ASSIGNED TASK ::
Word-for-word repetition of the records below is needed, but only from the line holding "left wrist: (52, 79)" through the final line, with pictures excluded.

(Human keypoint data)
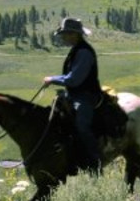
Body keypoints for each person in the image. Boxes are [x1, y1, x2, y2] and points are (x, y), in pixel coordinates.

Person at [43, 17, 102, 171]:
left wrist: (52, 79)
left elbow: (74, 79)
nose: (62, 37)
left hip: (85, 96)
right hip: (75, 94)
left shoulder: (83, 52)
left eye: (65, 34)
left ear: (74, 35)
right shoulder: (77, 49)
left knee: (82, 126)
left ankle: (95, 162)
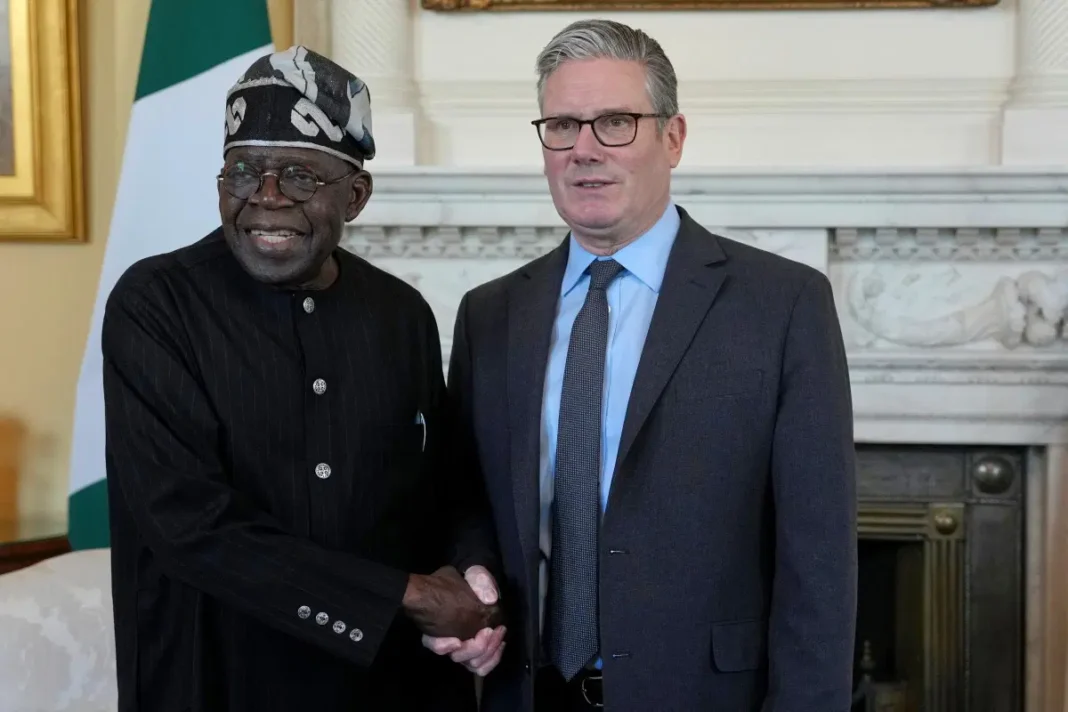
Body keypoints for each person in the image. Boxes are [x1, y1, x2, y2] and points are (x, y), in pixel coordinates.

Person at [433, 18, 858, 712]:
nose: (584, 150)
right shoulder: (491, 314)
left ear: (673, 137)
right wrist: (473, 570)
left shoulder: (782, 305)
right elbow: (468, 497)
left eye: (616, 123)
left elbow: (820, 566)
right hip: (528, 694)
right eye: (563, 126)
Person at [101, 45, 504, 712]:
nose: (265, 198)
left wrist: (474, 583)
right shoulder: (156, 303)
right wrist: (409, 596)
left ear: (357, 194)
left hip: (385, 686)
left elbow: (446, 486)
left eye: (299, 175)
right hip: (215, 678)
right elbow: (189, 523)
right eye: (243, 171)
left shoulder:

RESULT OF THIS EXERCISE ::
left wrist: (52, 79)
left elbow: (74, 79)
nose: (62, 37)
left hip: (85, 96)
right hip: (75, 94)
left shoulder: (83, 52)
left eye: (65, 34)
left ear: (74, 35)
right shoulder: (77, 49)
left knee: (82, 126)
left ankle: (95, 162)
Body keypoints for each person in the image. Boxes are [x1, y1, x2, y2] and points are (x, y), in pixel coordinates.

Person at [433, 18, 858, 712]:
nose: (584, 150)
right shoulder: (491, 314)
left ear: (673, 137)
right wrist: (473, 570)
left shoulder: (782, 305)
right elbow: (468, 497)
left eye: (616, 123)
left elbow: (820, 566)
right hip: (528, 694)
right eye: (563, 126)
Person at [101, 45, 504, 712]:
nose: (265, 198)
left wrist: (474, 583)
right shoulder: (156, 303)
right wrist: (409, 596)
left ear: (357, 194)
left hip: (385, 686)
left elbow: (446, 486)
left eye: (299, 175)
right hip: (215, 678)
right elbow: (189, 523)
right eye: (243, 171)
left shoulder:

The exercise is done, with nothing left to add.